'Perfect Storm' stays afloat in soggy season

"The Perfect Storm" is a perfect formula movie. Looking for originality, creativity, and real surprises rather than superficial shocks? Then fish somewhere else.

But if you're in the mood for a tried-and-true entertainment that delivers all the obligatory goods - turbulent action, corny romance, and enough wave-churning seascapes to make "Titanic" seem landlocked - then this is the place to sink your anchor for 127 minutes of fact-based adventure.

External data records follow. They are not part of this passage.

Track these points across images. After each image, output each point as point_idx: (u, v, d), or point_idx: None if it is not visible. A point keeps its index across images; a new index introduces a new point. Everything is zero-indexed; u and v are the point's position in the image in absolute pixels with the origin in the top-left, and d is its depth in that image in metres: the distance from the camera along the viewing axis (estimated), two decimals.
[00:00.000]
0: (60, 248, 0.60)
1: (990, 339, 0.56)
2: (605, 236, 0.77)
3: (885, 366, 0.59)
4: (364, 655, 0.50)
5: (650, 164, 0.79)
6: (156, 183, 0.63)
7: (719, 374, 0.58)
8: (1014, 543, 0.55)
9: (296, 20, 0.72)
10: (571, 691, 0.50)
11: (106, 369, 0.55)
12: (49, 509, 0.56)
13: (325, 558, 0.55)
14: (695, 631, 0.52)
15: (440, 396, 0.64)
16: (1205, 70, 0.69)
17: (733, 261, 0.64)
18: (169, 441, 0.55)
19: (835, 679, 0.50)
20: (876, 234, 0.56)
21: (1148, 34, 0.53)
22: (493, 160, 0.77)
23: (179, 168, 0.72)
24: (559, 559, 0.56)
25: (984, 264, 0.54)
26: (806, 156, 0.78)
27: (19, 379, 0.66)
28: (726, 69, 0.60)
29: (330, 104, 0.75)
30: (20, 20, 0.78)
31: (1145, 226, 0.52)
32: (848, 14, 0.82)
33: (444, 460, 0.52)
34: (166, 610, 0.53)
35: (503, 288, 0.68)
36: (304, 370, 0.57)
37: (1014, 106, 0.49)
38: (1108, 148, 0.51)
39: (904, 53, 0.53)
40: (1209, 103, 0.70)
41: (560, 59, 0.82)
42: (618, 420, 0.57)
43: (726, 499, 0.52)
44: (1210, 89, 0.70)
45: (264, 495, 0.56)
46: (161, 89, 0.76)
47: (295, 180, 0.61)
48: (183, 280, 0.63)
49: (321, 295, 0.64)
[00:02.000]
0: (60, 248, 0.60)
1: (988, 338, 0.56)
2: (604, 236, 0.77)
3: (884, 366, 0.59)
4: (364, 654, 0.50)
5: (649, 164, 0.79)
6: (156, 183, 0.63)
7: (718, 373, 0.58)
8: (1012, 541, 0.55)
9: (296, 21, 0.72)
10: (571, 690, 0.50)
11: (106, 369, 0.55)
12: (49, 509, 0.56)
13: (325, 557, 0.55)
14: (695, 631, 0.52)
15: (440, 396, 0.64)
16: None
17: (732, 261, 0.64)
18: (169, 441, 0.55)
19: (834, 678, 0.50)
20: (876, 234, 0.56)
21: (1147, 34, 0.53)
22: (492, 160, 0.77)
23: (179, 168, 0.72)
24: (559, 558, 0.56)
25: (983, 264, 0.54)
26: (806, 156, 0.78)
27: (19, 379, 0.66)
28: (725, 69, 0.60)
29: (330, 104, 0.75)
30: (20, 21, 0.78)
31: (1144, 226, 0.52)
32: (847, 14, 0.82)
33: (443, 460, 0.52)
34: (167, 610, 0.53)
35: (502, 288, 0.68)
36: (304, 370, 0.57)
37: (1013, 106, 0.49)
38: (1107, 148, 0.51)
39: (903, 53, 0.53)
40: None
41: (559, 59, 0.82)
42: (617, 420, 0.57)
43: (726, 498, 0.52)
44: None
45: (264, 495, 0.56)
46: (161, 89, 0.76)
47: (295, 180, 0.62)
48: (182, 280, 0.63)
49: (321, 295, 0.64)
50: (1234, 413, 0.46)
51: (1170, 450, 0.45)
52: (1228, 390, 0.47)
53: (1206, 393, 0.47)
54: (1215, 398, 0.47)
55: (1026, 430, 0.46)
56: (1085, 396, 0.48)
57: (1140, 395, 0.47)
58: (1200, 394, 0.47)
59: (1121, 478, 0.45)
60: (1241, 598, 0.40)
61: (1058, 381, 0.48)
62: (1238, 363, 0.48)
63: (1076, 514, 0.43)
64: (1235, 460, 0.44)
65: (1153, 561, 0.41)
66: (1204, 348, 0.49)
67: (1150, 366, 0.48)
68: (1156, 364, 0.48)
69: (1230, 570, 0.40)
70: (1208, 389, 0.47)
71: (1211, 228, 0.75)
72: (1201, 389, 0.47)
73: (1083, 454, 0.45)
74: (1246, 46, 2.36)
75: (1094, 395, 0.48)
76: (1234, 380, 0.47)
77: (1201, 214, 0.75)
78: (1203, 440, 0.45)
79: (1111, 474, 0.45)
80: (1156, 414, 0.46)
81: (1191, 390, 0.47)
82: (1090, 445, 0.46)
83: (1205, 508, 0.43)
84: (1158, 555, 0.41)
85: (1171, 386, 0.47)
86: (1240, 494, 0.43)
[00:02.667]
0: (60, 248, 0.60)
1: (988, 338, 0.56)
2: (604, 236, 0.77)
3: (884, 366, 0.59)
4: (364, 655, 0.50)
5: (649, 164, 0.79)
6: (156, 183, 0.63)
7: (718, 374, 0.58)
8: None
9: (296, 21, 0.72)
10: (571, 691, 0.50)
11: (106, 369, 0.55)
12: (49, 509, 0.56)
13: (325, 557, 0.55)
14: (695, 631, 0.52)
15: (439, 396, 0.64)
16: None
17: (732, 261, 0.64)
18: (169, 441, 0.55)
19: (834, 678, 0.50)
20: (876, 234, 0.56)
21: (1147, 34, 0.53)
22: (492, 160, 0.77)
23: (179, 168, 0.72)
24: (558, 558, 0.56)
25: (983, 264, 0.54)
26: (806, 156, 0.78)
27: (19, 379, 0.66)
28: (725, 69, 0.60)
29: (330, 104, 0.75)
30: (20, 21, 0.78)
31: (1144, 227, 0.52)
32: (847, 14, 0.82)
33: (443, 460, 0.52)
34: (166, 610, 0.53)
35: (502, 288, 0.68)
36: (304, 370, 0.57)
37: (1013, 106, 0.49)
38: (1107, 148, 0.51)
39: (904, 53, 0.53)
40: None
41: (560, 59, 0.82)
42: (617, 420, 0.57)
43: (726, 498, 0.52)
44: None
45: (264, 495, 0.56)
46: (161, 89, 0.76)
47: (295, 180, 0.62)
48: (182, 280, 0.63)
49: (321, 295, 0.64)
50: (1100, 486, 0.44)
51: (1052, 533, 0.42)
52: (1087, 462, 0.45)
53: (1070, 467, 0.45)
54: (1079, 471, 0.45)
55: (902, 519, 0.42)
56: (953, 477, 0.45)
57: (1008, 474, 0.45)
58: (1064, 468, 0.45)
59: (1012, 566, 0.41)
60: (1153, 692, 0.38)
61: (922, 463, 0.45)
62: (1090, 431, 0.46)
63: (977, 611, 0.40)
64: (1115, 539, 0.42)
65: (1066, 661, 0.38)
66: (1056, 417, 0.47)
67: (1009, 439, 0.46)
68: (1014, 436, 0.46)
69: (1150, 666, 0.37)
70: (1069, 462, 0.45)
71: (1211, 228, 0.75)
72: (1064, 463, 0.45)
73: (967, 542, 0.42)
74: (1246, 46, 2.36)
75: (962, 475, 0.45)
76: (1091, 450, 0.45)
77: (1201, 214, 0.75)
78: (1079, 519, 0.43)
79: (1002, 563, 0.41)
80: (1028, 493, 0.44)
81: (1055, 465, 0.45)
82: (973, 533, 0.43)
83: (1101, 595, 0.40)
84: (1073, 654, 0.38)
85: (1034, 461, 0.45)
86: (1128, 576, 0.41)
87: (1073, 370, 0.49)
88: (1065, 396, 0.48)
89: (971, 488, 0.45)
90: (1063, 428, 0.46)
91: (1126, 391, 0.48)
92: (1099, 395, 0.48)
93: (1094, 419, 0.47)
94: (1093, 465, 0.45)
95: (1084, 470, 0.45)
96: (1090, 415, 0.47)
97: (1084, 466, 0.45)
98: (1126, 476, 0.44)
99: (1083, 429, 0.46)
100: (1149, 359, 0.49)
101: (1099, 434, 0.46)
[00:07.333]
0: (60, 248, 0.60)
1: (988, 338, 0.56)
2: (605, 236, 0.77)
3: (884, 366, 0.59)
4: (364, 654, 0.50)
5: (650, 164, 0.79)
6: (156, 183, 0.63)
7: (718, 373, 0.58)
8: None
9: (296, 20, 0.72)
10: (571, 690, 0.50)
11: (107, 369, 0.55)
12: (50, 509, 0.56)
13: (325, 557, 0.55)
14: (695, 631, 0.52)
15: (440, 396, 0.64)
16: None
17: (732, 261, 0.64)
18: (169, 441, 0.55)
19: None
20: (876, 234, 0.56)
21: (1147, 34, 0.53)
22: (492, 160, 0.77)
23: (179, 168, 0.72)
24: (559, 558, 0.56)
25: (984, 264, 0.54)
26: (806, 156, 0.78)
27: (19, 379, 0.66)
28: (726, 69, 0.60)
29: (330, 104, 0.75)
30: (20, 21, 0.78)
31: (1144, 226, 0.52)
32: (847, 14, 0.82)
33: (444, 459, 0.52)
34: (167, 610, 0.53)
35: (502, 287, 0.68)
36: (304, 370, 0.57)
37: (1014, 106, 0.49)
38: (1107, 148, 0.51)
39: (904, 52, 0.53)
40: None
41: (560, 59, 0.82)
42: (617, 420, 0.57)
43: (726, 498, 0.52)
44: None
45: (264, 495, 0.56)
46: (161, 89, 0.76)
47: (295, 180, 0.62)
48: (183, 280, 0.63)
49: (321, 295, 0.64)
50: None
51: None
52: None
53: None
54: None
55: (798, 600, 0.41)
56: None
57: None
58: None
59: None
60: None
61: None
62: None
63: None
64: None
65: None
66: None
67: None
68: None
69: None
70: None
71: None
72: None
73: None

Well, not quite 127 minutes. The movie begins with a great deal of slow-moving drama intended to make us care about the seafaring heroes as human beings. Or at least as stereotypes - the Aging Skipper who's losing his touch, the Eager Rookie determined to prove his worth, the Feuding Fishermen itching for a fight. And so on, not forgetting the Loyal Womenfolk who wait faithfully on shore and the Crusty Oldtimer who comments on events behind a grizzled beard.

My favorite is the Amazed Meteorologist who ponders a pile of charts, realizes that three devastating weather systems are converging off the coast, and utters the line we're hungering to hear: "This doesn't look good!"

The movie picks up when the heroes head to sea. It picks up more when the ice machine breaks down on the fishing boat, forcing the skipper to make an Awesome Decision many miles from land: Should he let his cargo rot, or should he steer into the Biggest Storm Ever and race for home? It's an easy call - perishing in the waves is clearly better than living with stinky swordfish - and from this point the picture bobbles from one water-drenched crisis to another.

"The Perfect Storm" packs a cinematic wallop during its best sequences, full of towering surf and improbable derring-do made vivid by split-second editing. The acting is adequate to the occasion, with George Clooney's skipper nicely balanced by Mark Wahlberg as the rookie and by John C. Reilly and William Fichtner as seamen with chips on their shoulders.

You may get tired of watching them flounder around, but for variety there's a Coast Guard rescue team that also flound- ers around. Wolfgang Petersen became a star director with "Das Boot" in 1981, and apparently the briny deep still lures him. "The Perfect Storm" will hardly enhance his reputation, but it stays afloat as well as anything Hollywood has launched so far in this rather soggy season.

*Rated PG-13; contains action-movie violence.